Dear John is the latest movie adaptation of author Nicholas Sparks's sappy romance novels. The film, one of the few films of wartime romances, chronicles the difficulties of a couple separated by the 9-11 tragedy. FreshGrads finds out if it will be a letter that brings joy or tears.

Channing Tatum (Public Enemies) plays John, a special forces officer on short leave. Amanda Seyfried (Mamma Mia), on the other hand, plays Savannah on her spring break from college. As expected, in the short two weeks, the pretty couple meet and fell deeply in love against the beautiful background of the South Carolina coast. When John has to return to service, Savannah initiated the writing of love letters as a bid to stay together.

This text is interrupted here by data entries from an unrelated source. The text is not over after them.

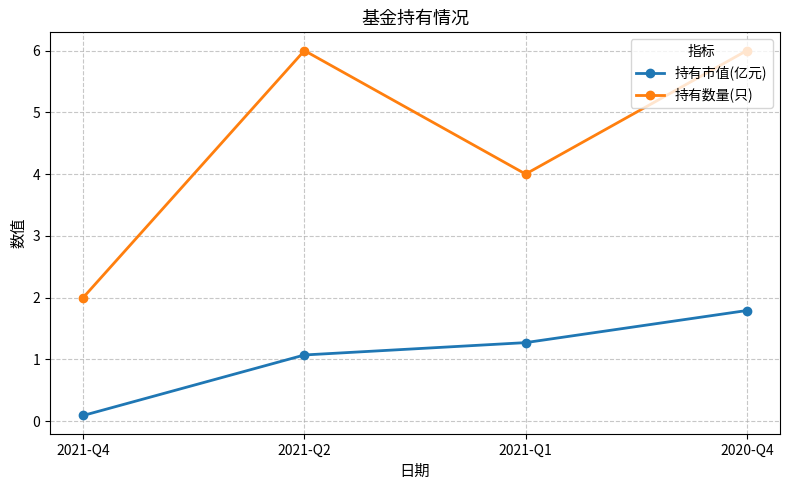

In 持有数量(只), how many points are lower than both neighbors (excluding endpoints)?

1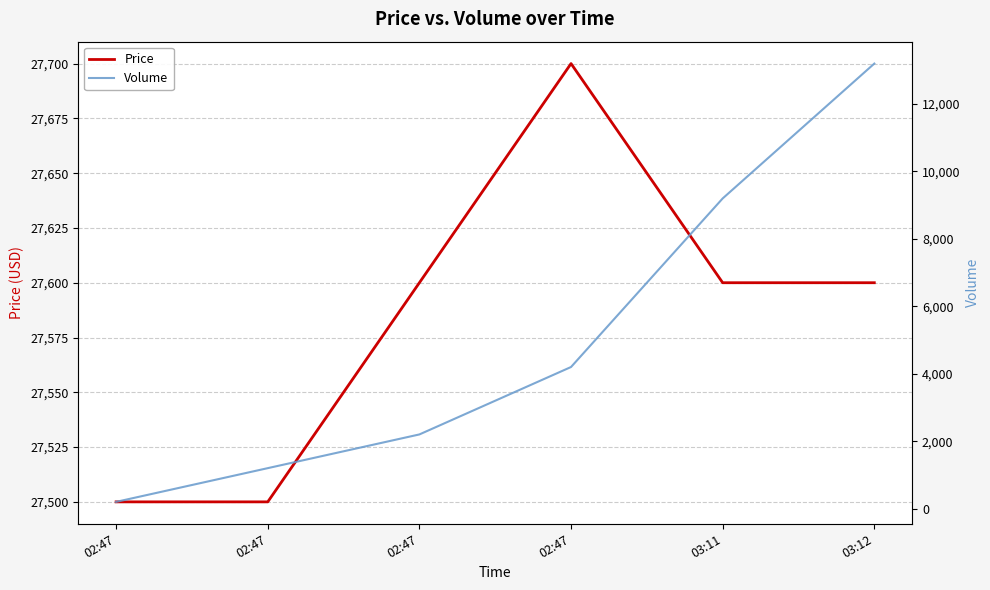

How many lines are shown in the chart?

2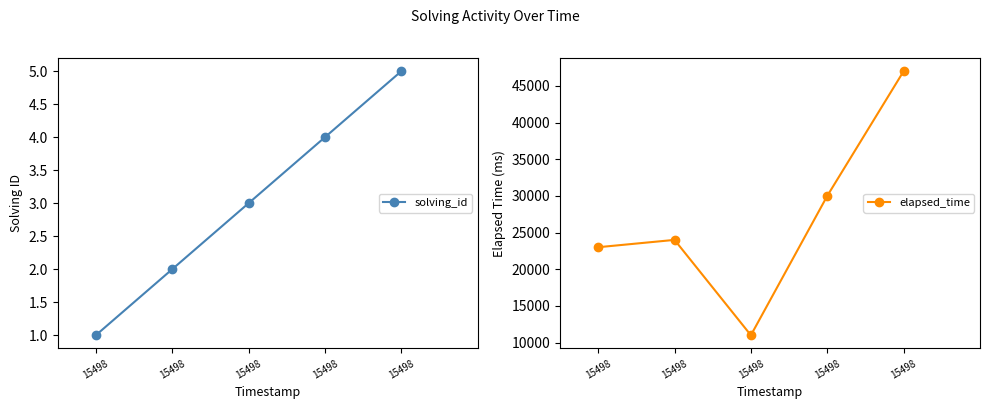

At which category does elapsed_time reach its first local valley?

15498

Problems arose with a few unrealistic choices by the lead characters - John chooses to be re-enlisted and Savannah unexpectedly leaves him to marry a much older friend. Seems like melodramatic novelist Nicholas Sparks has this thing for letters other than the sea. This time, the male lead gets dumped rather than romanced by letter.


The movie then starts to lose steam from here. John gets wounded in an operation and extends his service once more but was only forced to return home when his autistic father (Richard Jenkins) falls terminally ill. There, he meets Savannah once more and I shan't leave any spoilers.

John's strong and silent character can be more three dimensional while Savannah's character came across as too idealistic; her reason in leaving John is a tad unrealistic and even frustrating. Seyfried's character offers her hardly the opportunity to act but offers instead attractive shots of her from all angles. Supporting cast Oscar nominated Richard Jenkins and Henry Thomas each adds some much needed colour to the movie while staying in the background.

All in all, the film proves that beauty is only skin deep - Dear John won't be a film you will write home about. Neither would it match up to the high expectations set by the previous movie adaptation of the author's novel The Notebook.